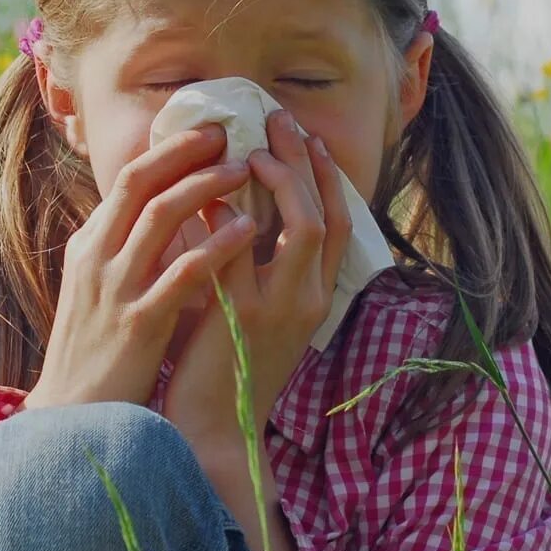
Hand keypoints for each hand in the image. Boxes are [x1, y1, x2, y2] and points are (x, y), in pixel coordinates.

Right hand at [22, 124, 259, 411]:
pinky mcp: (138, 324)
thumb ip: (123, 250)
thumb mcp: (98, 290)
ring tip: (244, 169)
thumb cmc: (96, 353)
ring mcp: (115, 290)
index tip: (207, 130)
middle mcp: (97, 259)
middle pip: (139, 184)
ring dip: (204, 187)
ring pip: (158, 218)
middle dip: (185, 152)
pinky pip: (181, 274)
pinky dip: (214, 246)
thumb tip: (159, 210)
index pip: (127, 179)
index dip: (168, 150)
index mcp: (89, 247)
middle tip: (228, 132)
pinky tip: (246, 229)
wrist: (75, 416)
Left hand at [161, 110, 351, 448]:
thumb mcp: (256, 312)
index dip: (327, 177)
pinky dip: (228, 213)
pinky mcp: (241, 315)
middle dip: (305, 162)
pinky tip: (210, 187)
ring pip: (300, 226)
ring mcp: (279, 308)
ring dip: (281, 178)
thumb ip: (256, 264)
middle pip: (325, 214)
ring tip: (254, 145)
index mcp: (316, 299)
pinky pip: (240, 249)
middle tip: (280, 120)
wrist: (213, 429)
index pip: (340, 224)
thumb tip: (233, 202)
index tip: (308, 138)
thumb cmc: (225, 367)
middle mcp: (308, 300)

REQUIRED ACTION: All lines from the one containing "middle pip: (325, 214)" through the last line of the data, both included, are to be retyped exactly, and no other line belongs in the answer.

EXERCISE SOLUTION:
middle pip: (325, 214)
ring tip: (254, 145)
index mcp: (316, 299)
pinky pip: (240, 249)
middle tip: (280, 120)
wrist: (213, 429)
index pip: (340, 224)
thumb tip: (233, 202)
index tip: (308, 138)
thumb cmc: (225, 367)
middle mcp: (308, 300)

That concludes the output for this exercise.